Eastern Mediterranean 1948: End of Mandatory Palestine
The 1947 United Nations plan to partition Mandatory Palestine was accepted by the Jewish side but rejected by the Arabs, prompting a civil war to break out between the two peoples. The Jews were victorious by the following year, declaring an independent State of Israel to coincide with the British withdrawal.
30 Nov 1947–14 May 1948 Civil war in Mandatory Palestine▲
The Arab refusal to accept the United Nations recommendation to partition the British Mandate of Palestine prompted Jewish communities in Palestine to also withdraw their support, resulting in civil war. The two sides clashed as the British organized their withdrawal. As the mandate expiry date of 15 May 1948 approached, the Jewish Haganah launched a major offensive, capturing Jerusalem and much of northern Palestine.
3–27 Jan 1948 Al-Wathbah uprising▲
Protests broke out in Baghdad in response to the Iraqi monarchy’s plans to renew the 1930 Anglo-Iraqi Treaty, an agreement which had effectively made Iraq a British protectorate. In response to the continued agitation, the king annulled the treaty on 21 January.

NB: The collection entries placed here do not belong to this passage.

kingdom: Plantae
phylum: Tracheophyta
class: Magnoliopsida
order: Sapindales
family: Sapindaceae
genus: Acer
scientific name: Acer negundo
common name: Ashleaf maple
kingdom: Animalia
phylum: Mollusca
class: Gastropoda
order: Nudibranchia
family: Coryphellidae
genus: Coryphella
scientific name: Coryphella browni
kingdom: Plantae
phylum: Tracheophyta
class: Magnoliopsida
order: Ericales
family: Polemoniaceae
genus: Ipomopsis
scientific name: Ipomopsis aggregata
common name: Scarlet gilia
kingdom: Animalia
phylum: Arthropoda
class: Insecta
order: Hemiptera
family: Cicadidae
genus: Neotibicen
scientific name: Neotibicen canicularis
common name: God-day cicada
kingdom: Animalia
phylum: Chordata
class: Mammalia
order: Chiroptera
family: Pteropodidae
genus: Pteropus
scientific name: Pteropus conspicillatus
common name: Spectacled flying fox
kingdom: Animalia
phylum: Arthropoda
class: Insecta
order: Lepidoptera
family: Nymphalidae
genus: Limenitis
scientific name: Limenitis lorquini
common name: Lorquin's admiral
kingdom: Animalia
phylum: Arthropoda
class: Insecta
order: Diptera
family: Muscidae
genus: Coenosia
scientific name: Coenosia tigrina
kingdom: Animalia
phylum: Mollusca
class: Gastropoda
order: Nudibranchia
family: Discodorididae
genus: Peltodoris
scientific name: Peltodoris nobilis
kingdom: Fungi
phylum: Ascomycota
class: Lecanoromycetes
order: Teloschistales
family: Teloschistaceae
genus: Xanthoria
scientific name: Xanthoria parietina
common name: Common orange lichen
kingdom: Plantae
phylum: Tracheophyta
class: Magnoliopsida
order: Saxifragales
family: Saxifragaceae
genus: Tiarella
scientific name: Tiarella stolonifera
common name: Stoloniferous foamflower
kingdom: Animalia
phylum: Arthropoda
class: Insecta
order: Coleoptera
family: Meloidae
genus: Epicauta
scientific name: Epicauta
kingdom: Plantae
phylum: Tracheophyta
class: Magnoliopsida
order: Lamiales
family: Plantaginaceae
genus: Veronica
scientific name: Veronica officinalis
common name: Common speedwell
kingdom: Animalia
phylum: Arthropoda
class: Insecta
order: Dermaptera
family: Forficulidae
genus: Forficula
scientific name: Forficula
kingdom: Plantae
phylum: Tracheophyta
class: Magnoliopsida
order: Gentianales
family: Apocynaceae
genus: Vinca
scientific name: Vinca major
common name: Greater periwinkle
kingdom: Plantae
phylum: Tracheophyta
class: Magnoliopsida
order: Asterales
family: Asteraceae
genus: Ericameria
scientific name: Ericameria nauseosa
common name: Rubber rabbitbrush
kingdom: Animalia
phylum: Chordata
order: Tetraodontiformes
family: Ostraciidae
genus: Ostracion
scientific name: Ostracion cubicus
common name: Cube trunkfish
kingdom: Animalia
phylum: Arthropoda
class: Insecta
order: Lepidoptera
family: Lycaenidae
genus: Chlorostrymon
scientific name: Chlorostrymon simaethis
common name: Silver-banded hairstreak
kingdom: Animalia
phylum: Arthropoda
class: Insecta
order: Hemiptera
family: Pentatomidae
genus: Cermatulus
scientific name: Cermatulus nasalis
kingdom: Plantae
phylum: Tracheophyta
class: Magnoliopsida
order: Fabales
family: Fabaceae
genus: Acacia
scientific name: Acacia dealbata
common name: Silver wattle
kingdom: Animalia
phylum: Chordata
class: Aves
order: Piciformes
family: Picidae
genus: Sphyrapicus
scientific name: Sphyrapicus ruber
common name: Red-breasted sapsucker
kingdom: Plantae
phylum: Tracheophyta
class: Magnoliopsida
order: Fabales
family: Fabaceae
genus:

The protests continued for another week, when police brought them violently to a close at the cost of 300-400 demonstrators.
14 May 1948 Israeli Declaration of Independence▲
David Ben-Gurion, the Executive Head of the World Zionist Organization and the chairman of the Jewish Agency for Palestine, declared the establishment of the State of Israel. The declaration became effective upon the termination of the British Mandate over Palestine at midnight.
15 May 1948 End of Mandatory Palestine▲
After evacuating Jerusalem on 14 May, British forces remaining in Palestine, including High Commissioner Alan Cunningham, withdrew via Haifa. On 15 May the Palestine Mandate ended, leaving the country divided between the newly declared State of Israel and the Palestinian Arabs.
15 May 1948 Outbreak of Arab-Israeli War▲
Egypt, Syria, Transjordan, Lebanon, Iraq, and Saudi Arabia—the major states of the Arab League—declared war on the newly declared State of Israel. That same day, the Egyptian, Syrian, Transjordanian, Lebanese, and Iraqi invasion of Israel on behalf of Palestine began.